Mike McGillivray, parks supervisor, presented the plans to the city commissioners on Monday. McGillivray had also told the parks board and commissioners that he would not open the parks' restrooms or turn on the parks' drinking fountains until sometime in the future.
McGillivray also provided the commissioners with a list of practice session rules.
The first rule specified that only practice sessions were allowed on Madison-owned ball diamonds until June 1. No games or scrimmages are permitted.
The other rules that the board recommended were:
-- If a player or coach has a weakened immune system (such as diabetes or breathing complications), they are encouraged to stay home and not participate in practices.
-- Coaches, parents and association officials are responsible for overseeing players' health, and if anyone feels ill they should isolate themselves.
-- Only one team is allowed per ball diamond during practices.
-- All practices are scheduled through the sports associations.
-- Practices are limited to one hour.
-- Practice attendance limited to players and coaches, no parents or spectators.
-- Everyone needs to practice social-distancing and remain 6 feet apart.
-- Every player's equipment bag should stay 6 feet from others' with the bags placed along the sidelines.
-- No team water coolers are allowed.
-- Each player needs to use a personal, clearly-identified water bottle.
-- Teams will not use the dugouts.
-- After practices, teams need to clear all water bottles and other trash from the practice field.
Commissioner Bob Thill asked why Madison should close its practice sessions if COVID-19 cases occurred in an outlying town such as Nunda. McGillivray replied that boys and girls from communities such as Nunda and Ramona often participated on Madison sports teams -- meaning the virus could arrive in Madison with them. McGillivray also told the commissioners that the practice guidelines were in place for all baseball, softball, soccer and other sports programs.
Commissioner Kelly Johnson made a motion to approve the parks board's practice guidelines, calling the effort "an incremental move."
Commissioner Mike Waldner asked McGillivray how the teams would clean any shared equipment, such as batting helmets and baseball bats. McGillivray said the sports associations and teams were responsible for disinfecting shared equipment and would need to follow the rules to continue using the ball diamonds.

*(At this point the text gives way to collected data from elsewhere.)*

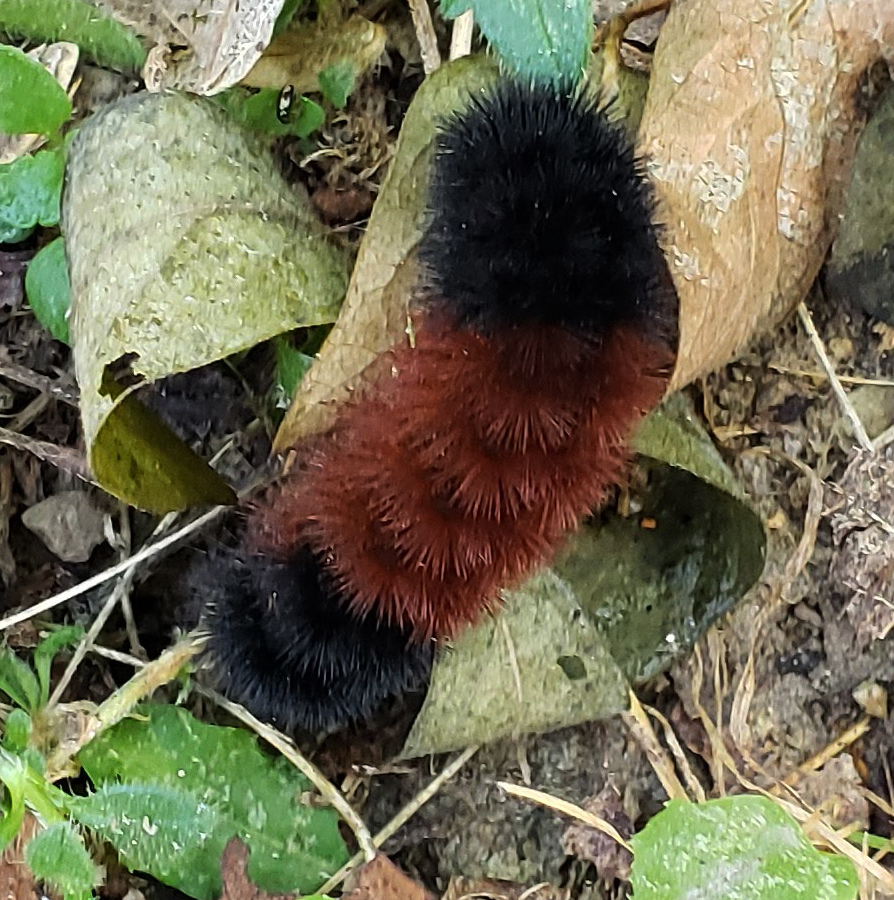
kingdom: Animalia
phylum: Arthropoda
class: Insecta
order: Lepidoptera
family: Erebidae
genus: Pyrrharctia
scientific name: Pyrrharctia isabella
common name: Isabella tiger moth
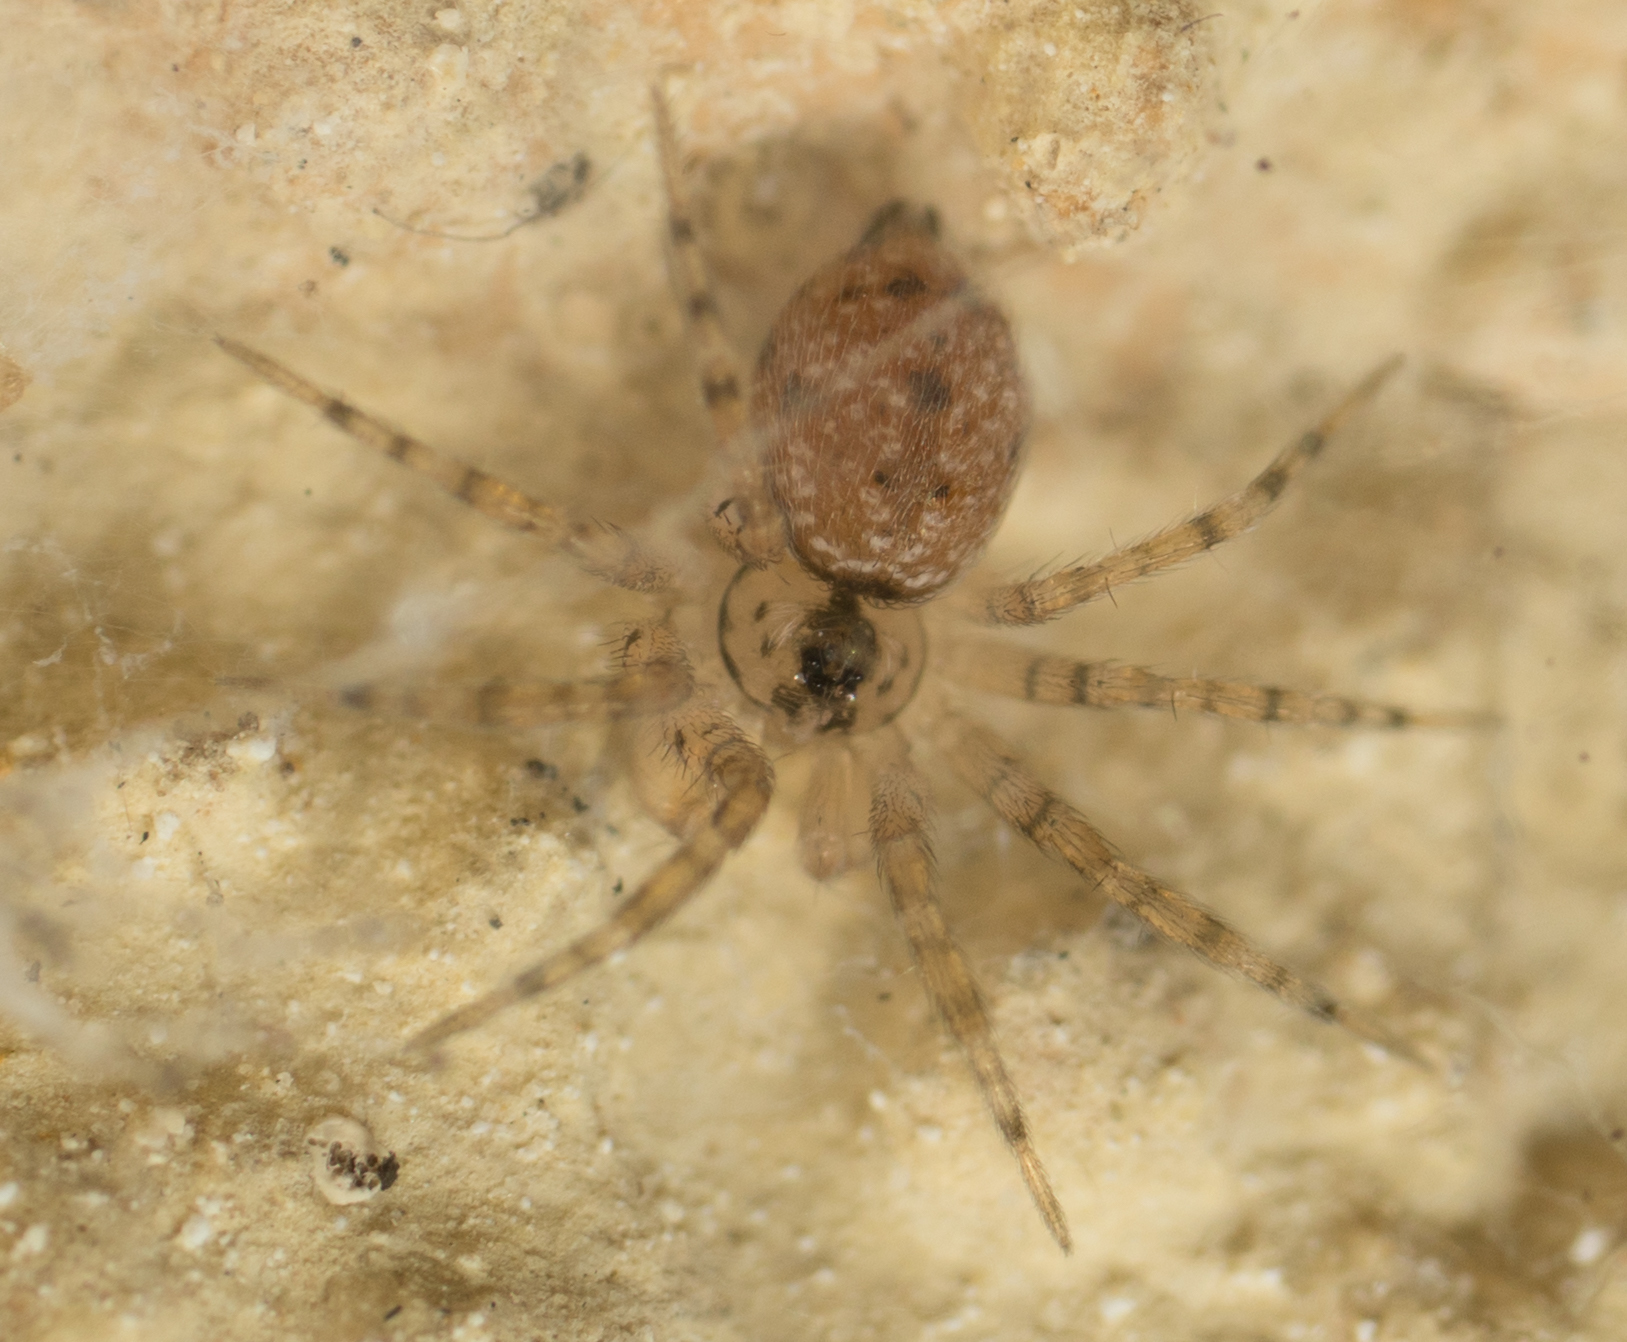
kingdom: Animalia
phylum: Arthropoda
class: Arachnida
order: Araneae
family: Oecobiidae
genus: Oecobius
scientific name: Oecobius navus
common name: Flatmesh weaver
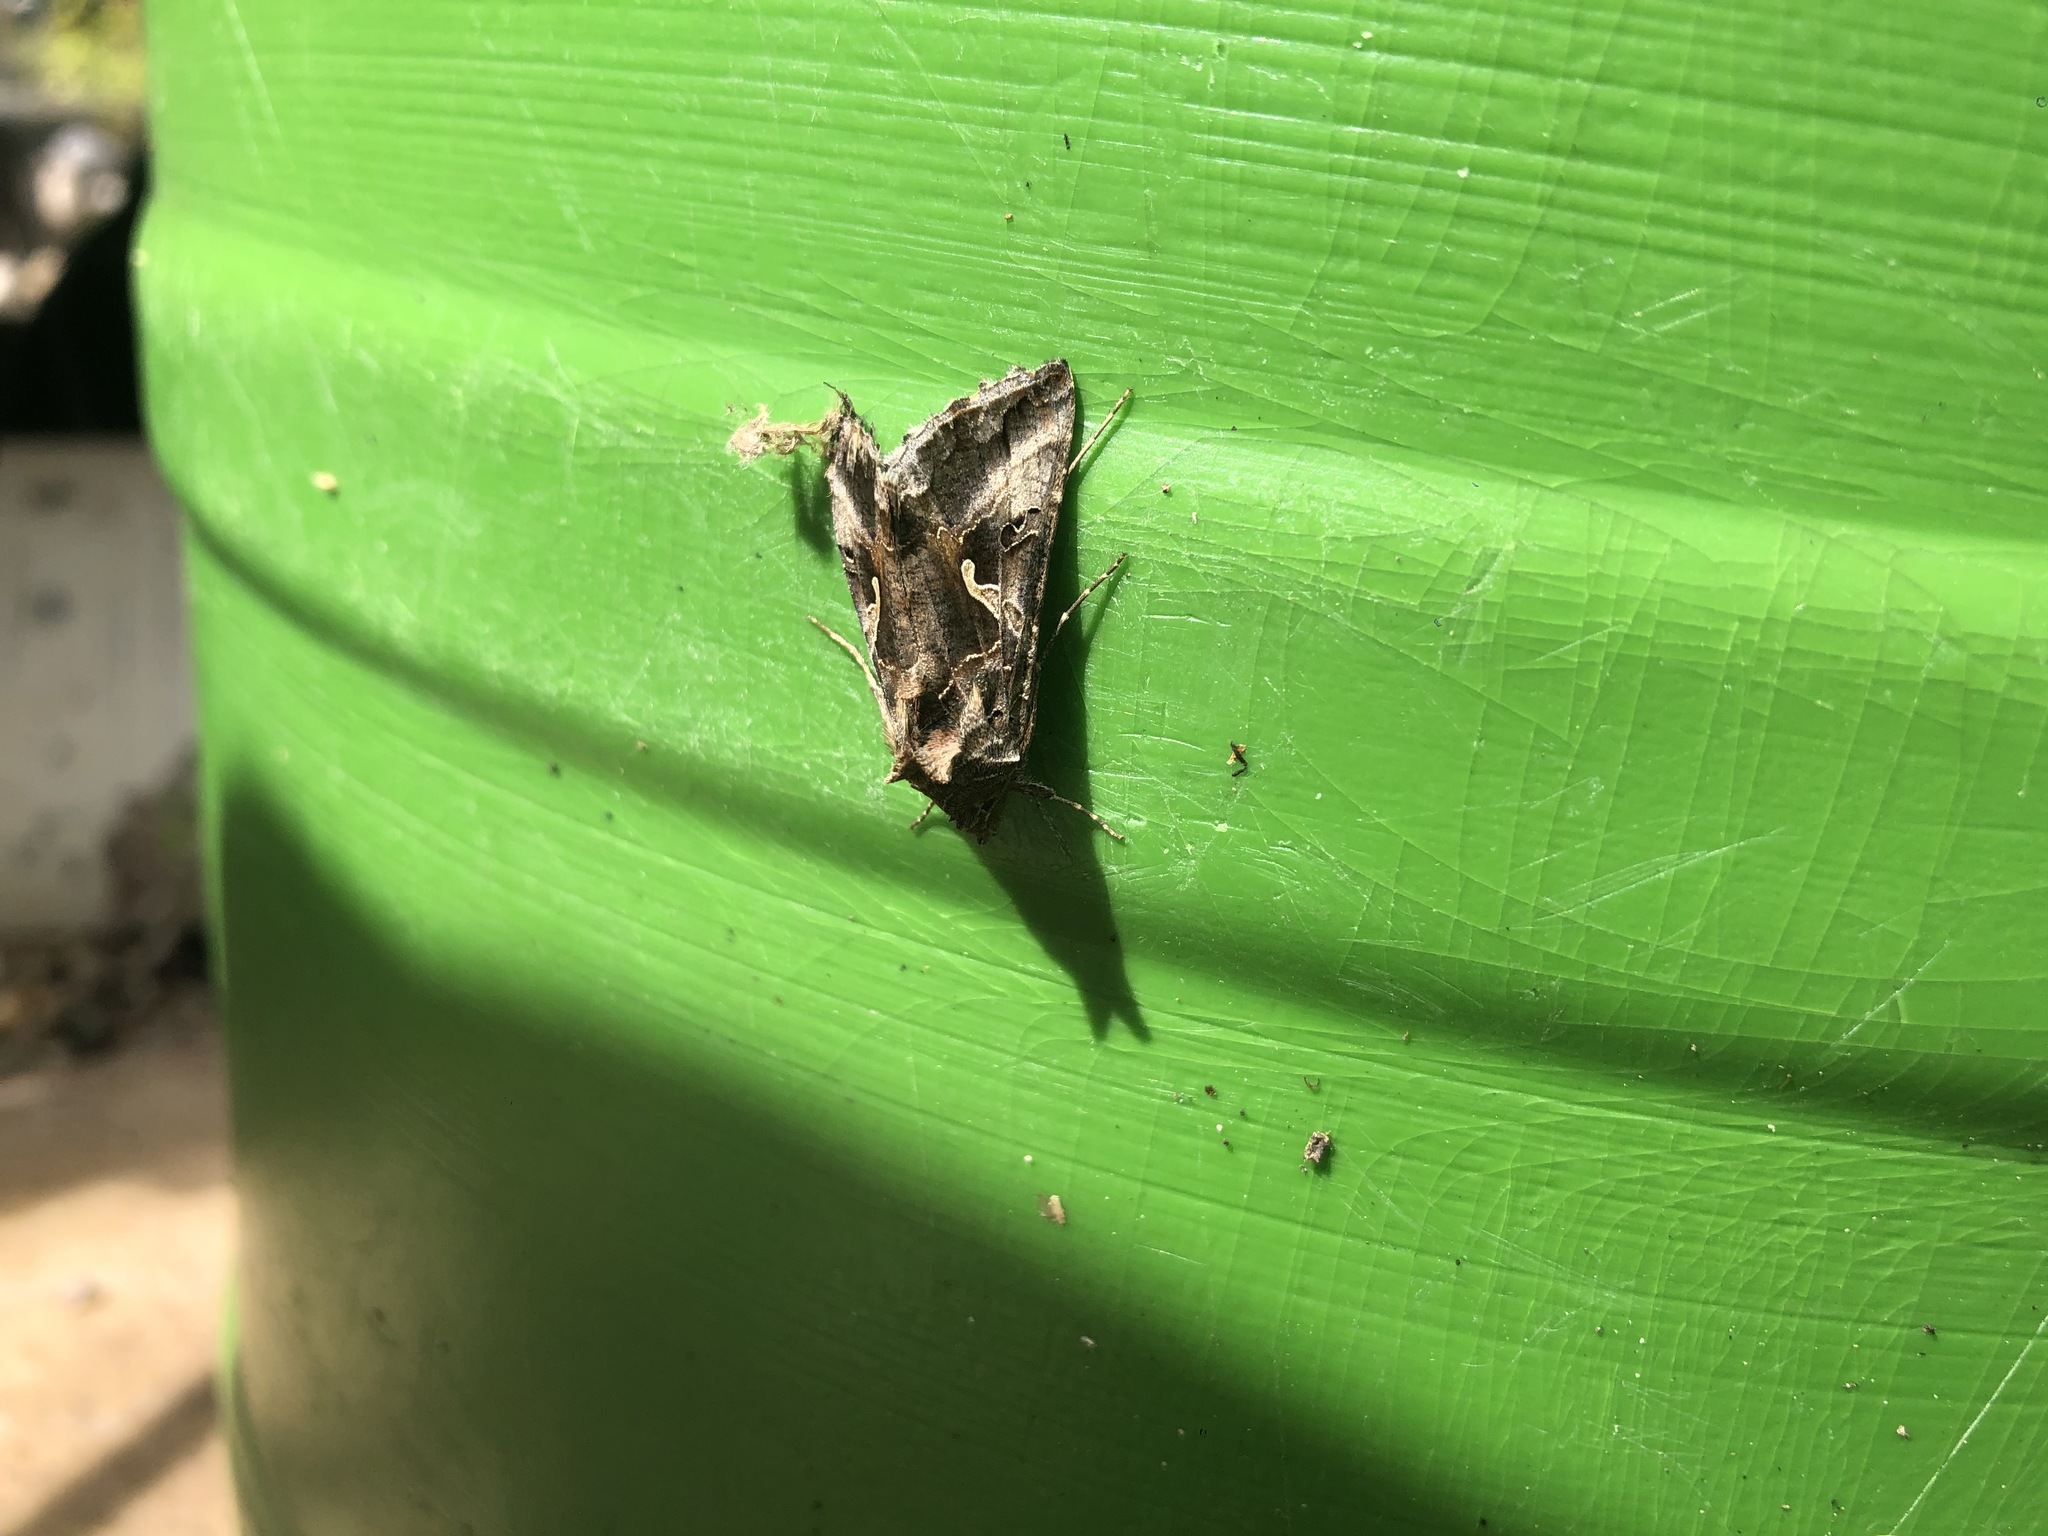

Waldner advised McGillivray to monitor the sports teams.
The minutes from the special parks board meeting indicated that several representatives from the sports associations were in attendance and appeared to support the practice session guidelines.
The parks board had unanimously passed its recommendations.
Waldner recommended that the teams organize a system to contact families if a local COVID-19 outbreak does occur. He asked that the parks board provide a plan for the sports associations and teams to contact families if a virus case is detected. Waldner reminded city officials that they had a responsibility for providing public safety.
The city parks and rec board is expected to review plans for summer athletic tournaments during its May 12 meeting.